What you will do: Nothing is needed except the lines below that run from the one with "desert plant (box(0, 219, 90, 324)): 3.61" through the one with "patio umbrella (box(207, 182, 249, 214)): 19.38", repeated exactly.

(Saved entries)

----

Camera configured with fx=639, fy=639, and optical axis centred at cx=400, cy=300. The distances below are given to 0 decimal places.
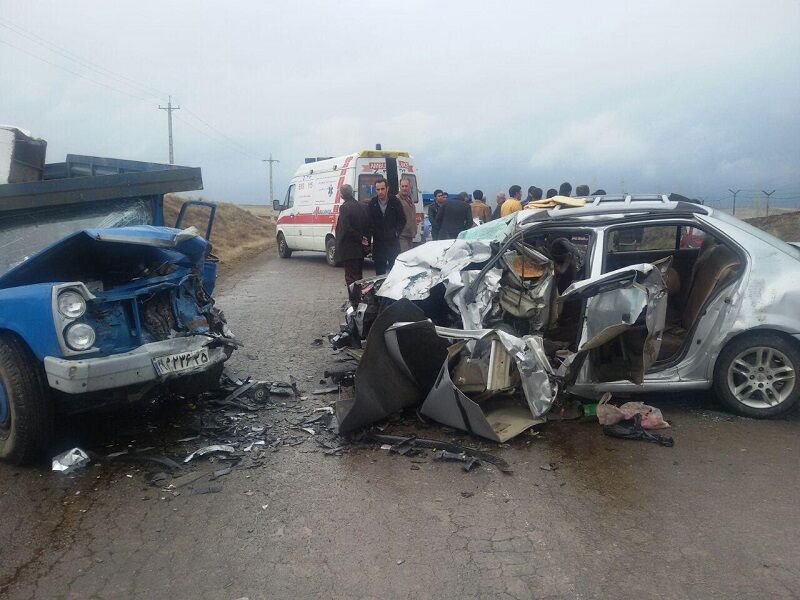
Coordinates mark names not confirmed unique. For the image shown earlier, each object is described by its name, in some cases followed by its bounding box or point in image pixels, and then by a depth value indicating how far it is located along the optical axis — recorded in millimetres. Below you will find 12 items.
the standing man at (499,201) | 13570
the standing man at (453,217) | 11148
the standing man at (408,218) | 10508
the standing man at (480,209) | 12945
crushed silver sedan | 4695
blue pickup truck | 4074
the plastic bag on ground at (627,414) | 4758
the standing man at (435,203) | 12842
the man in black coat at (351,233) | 8773
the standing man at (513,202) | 11281
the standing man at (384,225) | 9180
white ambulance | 14109
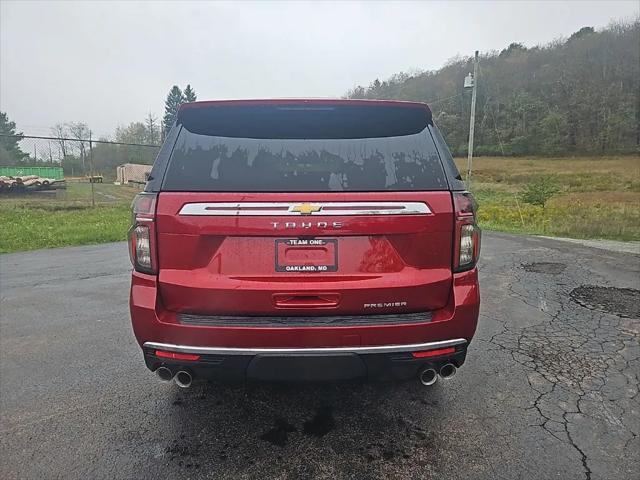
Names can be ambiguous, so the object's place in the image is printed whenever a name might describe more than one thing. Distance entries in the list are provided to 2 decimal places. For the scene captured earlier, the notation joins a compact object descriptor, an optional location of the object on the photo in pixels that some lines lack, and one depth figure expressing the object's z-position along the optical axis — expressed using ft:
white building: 60.86
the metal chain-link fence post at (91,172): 47.10
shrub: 60.49
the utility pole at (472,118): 60.34
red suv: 6.58
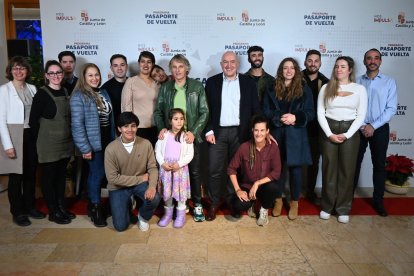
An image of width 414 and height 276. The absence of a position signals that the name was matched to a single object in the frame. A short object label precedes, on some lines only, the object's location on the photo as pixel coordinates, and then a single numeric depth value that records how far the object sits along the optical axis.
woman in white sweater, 2.99
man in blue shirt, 3.26
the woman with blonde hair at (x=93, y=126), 2.88
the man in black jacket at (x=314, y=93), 3.41
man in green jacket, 3.05
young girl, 3.02
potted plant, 3.97
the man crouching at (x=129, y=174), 2.87
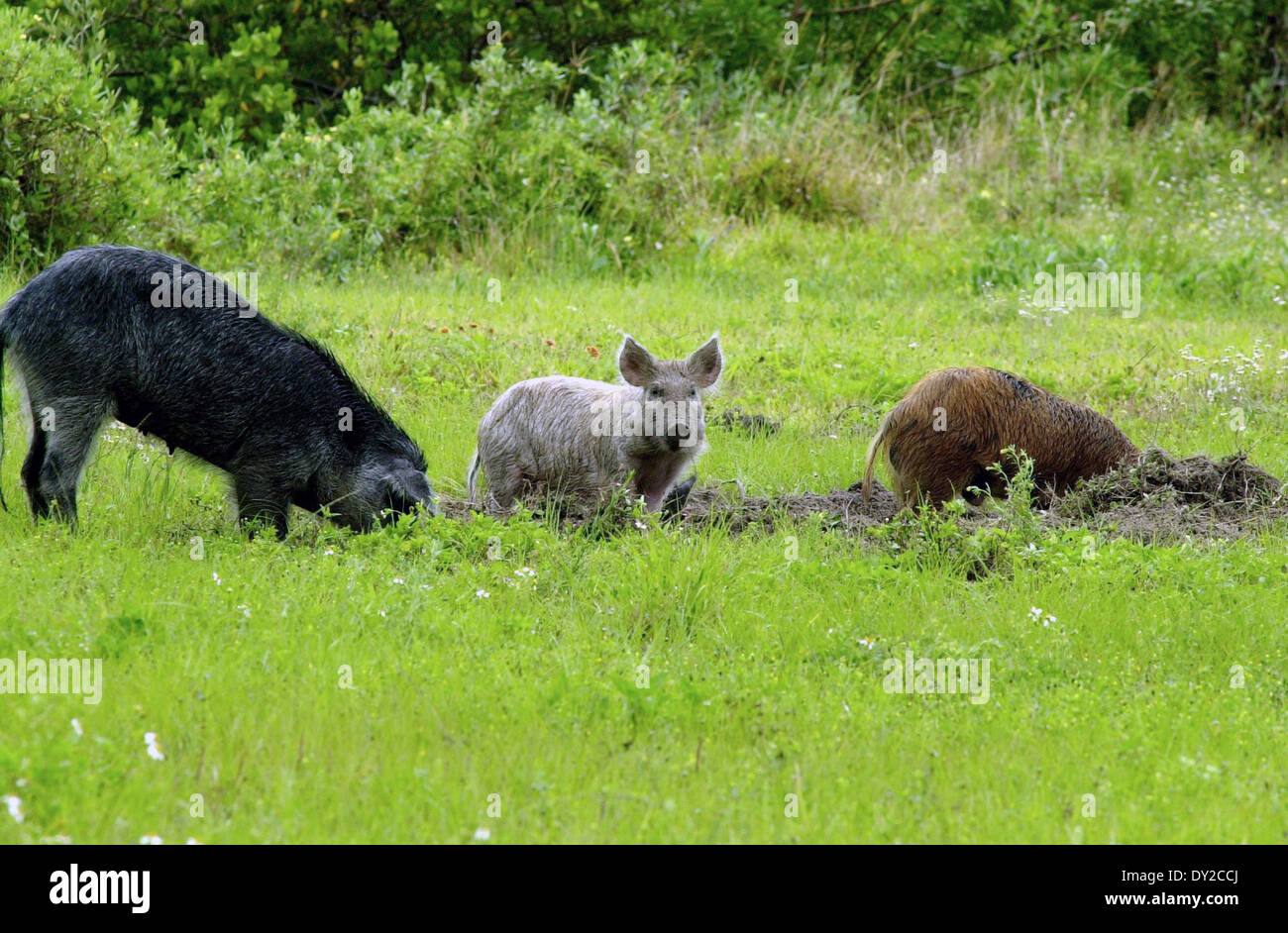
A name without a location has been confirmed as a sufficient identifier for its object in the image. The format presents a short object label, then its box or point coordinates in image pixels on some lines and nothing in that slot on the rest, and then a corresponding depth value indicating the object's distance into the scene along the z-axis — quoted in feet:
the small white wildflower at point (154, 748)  26.58
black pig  41.14
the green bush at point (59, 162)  66.95
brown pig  47.09
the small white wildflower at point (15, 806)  23.54
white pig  47.06
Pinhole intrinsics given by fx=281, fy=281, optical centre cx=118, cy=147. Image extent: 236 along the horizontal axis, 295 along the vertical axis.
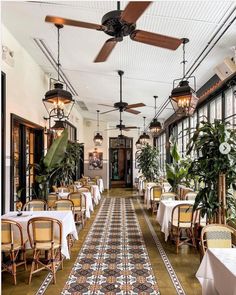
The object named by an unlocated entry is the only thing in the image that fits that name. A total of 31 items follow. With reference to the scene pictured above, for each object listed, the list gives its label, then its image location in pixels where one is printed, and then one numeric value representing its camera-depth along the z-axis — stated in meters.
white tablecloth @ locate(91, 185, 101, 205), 10.35
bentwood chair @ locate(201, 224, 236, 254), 3.32
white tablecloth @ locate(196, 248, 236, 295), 2.42
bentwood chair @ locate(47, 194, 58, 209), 6.73
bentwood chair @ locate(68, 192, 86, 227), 7.21
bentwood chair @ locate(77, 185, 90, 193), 8.64
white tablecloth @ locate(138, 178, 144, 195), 13.12
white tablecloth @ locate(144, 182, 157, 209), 9.32
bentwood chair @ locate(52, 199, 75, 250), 5.83
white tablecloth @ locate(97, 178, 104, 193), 13.61
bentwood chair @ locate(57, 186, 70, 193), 8.07
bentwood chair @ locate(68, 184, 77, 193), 8.89
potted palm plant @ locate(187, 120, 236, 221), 4.03
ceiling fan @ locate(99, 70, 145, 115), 7.20
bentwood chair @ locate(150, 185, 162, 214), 8.73
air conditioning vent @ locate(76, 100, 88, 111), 12.08
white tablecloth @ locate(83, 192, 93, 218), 7.74
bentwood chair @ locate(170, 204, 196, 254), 5.31
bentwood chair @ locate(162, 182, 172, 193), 10.29
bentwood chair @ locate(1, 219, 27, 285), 3.95
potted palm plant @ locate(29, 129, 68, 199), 6.86
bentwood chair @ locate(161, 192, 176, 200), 7.15
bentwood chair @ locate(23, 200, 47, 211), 5.76
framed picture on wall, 16.55
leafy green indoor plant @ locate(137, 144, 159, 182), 12.07
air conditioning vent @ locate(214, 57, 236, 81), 4.93
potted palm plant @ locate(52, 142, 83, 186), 8.81
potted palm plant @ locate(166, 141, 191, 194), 8.27
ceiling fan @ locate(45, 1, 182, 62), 2.78
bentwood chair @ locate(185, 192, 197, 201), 6.96
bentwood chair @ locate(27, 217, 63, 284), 4.00
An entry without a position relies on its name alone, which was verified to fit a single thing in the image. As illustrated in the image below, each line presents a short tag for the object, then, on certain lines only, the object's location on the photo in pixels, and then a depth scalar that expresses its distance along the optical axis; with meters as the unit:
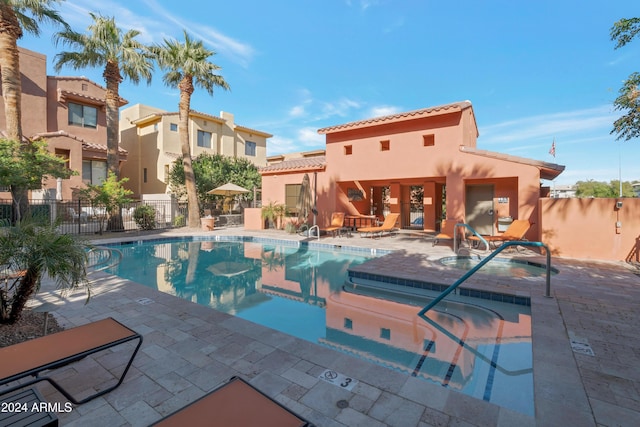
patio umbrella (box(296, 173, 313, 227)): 15.62
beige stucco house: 25.41
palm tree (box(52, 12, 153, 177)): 14.86
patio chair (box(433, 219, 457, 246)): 11.34
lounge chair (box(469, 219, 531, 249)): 9.54
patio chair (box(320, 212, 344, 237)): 14.63
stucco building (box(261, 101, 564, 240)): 11.38
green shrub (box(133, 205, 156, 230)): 16.80
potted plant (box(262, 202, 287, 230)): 17.47
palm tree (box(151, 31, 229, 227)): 16.64
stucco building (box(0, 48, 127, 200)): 19.27
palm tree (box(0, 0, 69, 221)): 11.41
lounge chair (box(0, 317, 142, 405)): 2.19
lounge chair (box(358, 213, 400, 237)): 13.22
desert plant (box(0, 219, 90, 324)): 3.61
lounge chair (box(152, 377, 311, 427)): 1.73
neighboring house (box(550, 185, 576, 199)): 46.93
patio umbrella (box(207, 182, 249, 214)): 19.38
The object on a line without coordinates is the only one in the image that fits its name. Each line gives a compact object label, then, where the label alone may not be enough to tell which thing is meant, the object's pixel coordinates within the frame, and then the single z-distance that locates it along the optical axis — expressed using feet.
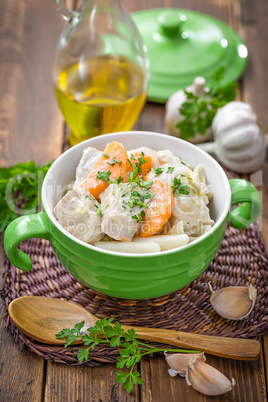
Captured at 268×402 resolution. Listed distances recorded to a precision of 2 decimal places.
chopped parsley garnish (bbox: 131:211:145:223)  2.26
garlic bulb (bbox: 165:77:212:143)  2.87
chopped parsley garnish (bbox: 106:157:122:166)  2.34
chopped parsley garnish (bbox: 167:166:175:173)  2.33
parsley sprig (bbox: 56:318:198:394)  2.20
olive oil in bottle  2.79
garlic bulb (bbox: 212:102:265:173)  2.77
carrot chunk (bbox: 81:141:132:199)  2.33
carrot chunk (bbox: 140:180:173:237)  2.26
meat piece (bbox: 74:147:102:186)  2.38
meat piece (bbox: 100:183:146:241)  2.24
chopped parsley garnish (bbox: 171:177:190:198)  2.30
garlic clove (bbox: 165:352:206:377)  2.23
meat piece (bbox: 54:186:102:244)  2.25
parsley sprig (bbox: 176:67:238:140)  2.85
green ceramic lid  3.07
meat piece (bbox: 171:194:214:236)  2.28
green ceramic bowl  2.19
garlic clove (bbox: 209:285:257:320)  2.34
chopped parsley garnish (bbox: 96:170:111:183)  2.32
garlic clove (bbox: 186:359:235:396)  2.20
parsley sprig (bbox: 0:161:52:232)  2.61
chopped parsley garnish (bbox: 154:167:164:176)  2.34
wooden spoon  2.25
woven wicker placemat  2.31
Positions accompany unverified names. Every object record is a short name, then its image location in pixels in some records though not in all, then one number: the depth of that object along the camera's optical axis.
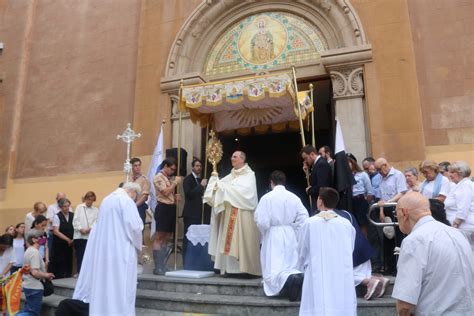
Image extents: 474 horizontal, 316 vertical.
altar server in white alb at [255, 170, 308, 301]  5.63
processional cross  9.15
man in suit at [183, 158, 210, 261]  7.74
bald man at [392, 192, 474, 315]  2.52
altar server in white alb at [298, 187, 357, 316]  4.54
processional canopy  7.57
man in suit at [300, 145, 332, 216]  6.07
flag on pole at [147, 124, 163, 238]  8.70
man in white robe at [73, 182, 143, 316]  5.16
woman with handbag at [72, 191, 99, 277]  7.68
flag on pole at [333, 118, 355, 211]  6.01
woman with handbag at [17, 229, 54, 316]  5.87
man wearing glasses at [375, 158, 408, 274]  6.23
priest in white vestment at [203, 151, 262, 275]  6.50
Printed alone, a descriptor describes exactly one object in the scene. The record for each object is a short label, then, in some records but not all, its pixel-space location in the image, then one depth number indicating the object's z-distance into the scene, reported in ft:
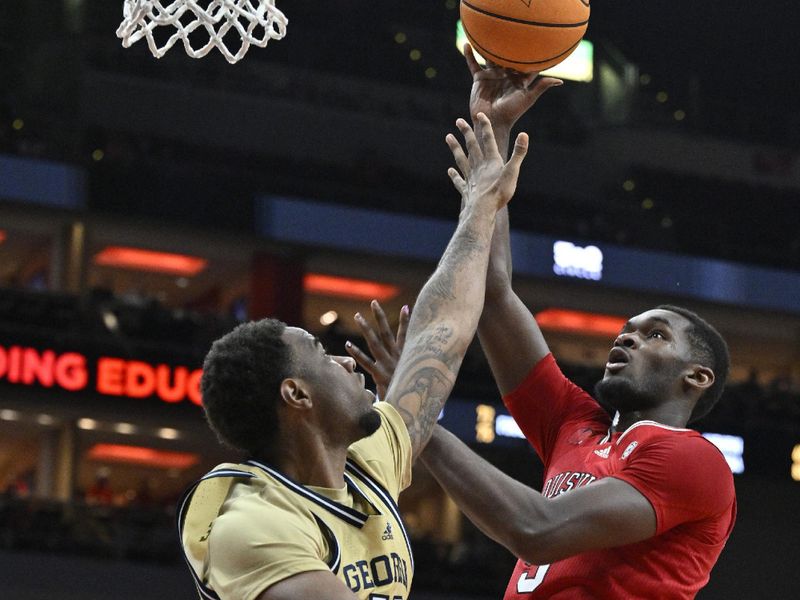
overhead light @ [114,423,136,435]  61.73
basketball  13.00
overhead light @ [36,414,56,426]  60.03
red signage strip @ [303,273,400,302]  67.97
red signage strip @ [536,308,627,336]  71.51
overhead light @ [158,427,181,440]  61.77
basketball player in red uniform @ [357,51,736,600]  11.35
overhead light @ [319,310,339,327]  66.59
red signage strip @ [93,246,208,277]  65.26
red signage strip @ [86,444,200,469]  67.36
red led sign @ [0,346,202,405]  49.55
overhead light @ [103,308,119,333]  50.83
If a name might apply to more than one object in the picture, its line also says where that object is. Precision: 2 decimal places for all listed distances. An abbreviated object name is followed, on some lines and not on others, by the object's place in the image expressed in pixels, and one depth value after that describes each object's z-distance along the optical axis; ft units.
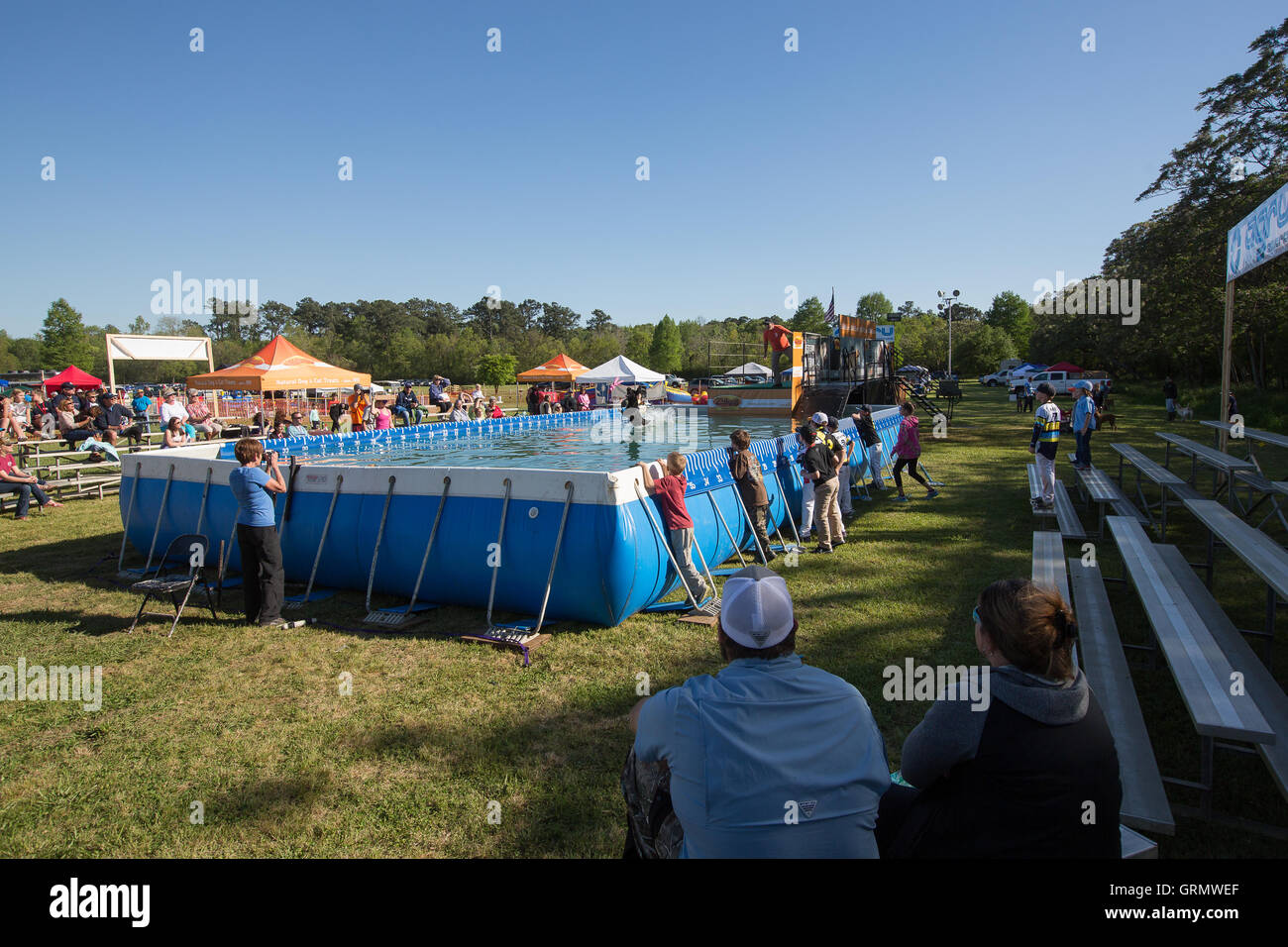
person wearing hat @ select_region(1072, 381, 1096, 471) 40.19
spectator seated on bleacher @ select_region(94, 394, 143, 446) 60.13
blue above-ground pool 20.74
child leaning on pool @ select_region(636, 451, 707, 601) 21.93
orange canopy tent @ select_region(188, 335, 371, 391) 64.85
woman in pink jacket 39.42
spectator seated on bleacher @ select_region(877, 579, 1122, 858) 6.44
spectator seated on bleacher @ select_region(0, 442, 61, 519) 40.65
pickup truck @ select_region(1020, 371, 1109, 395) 139.23
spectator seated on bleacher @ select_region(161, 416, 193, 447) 45.37
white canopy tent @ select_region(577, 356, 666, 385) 105.40
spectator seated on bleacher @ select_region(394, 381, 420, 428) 86.58
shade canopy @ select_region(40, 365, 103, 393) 116.04
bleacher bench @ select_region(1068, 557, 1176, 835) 9.66
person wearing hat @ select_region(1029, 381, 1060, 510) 32.81
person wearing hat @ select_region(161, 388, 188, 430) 61.93
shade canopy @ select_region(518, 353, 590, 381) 104.99
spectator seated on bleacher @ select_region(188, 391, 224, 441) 59.93
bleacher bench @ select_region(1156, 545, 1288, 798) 10.03
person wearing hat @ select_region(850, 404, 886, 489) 40.45
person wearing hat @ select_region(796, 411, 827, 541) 31.19
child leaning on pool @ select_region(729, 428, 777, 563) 26.96
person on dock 73.08
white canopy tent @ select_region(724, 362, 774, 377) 184.94
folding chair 21.72
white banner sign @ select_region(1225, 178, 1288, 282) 23.16
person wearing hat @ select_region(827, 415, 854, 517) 33.24
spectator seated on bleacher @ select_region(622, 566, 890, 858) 6.11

----

The completed task:
desert plant (box(0, 219, 90, 324)): 3.61
lounge chair (box(152, 377, 311, 427)): 1.73
neighboring house (box(550, 185, 576, 199)): 46.93
patio umbrella (box(207, 182, 249, 214)): 19.38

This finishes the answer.